**To do**. In the response, each entry below should appear again exactly as given.

+---+

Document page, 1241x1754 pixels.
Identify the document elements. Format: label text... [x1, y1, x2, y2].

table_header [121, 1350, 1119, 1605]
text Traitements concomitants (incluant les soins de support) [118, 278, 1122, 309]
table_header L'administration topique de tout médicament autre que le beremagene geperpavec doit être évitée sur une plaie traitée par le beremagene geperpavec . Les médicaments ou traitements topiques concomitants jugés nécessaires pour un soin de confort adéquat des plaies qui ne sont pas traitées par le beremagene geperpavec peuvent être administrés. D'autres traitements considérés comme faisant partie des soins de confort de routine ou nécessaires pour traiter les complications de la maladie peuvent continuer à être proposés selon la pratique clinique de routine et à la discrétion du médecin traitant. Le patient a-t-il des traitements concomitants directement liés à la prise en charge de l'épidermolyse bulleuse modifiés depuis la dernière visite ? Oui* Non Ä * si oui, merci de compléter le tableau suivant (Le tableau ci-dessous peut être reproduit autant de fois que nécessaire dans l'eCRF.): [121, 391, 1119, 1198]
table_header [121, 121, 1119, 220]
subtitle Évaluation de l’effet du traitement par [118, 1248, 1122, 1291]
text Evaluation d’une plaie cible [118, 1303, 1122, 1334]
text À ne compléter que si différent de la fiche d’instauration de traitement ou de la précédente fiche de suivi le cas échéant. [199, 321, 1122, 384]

+---+

**Exercise response**.
Document page, 1241x1754 pixels.
Identify the document elements. Format: label text... [x1, y1, x2, y2].

table_header [121, 1350, 1119, 1605]
text Traitements concomitants (incluant les soins de support) [118, 278, 1122, 309]
table_header L'administration topique de tout médicament autre que le beremagene geperpavec doit être évitée sur une plaie traitée par le beremagene geperpavec . Les médicaments ou traitements topiques concomitants jugés nécessaires pour un soin de confort adéquat des plaies qui ne sont pas traitées par le beremagene geperpavec peuvent être administrés. D'autres traitements considérés comme faisant partie des soins de confort de routine ou nécessaires pour traiter les complications de la maladie peuvent continuer à être proposés selon la pratique clinique de routine et à la discrétion du médecin traitant. Le patient a-t-il des traitements concomitants directement liés à la prise en charge de l'épidermolyse bulleuse modifiés depuis la dernière visite ? Oui* Non Ä * si oui, merci de compléter le tableau suivant (Le tableau ci-dessous peut être reproduit autant de fois que nécessaire dans l'eCRF.): [121, 391, 1119, 1198]
table_header [121, 121, 1119, 220]
subtitle Évaluation de l’effet du traitement par [118, 1248, 1122, 1291]
text Evaluation d’une plaie cible [118, 1303, 1122, 1334]
text À ne compléter que si différent de la fiche d’instauration de traitement ou de la précédente fiche de suivi le cas échéant. [199, 321, 1122, 384]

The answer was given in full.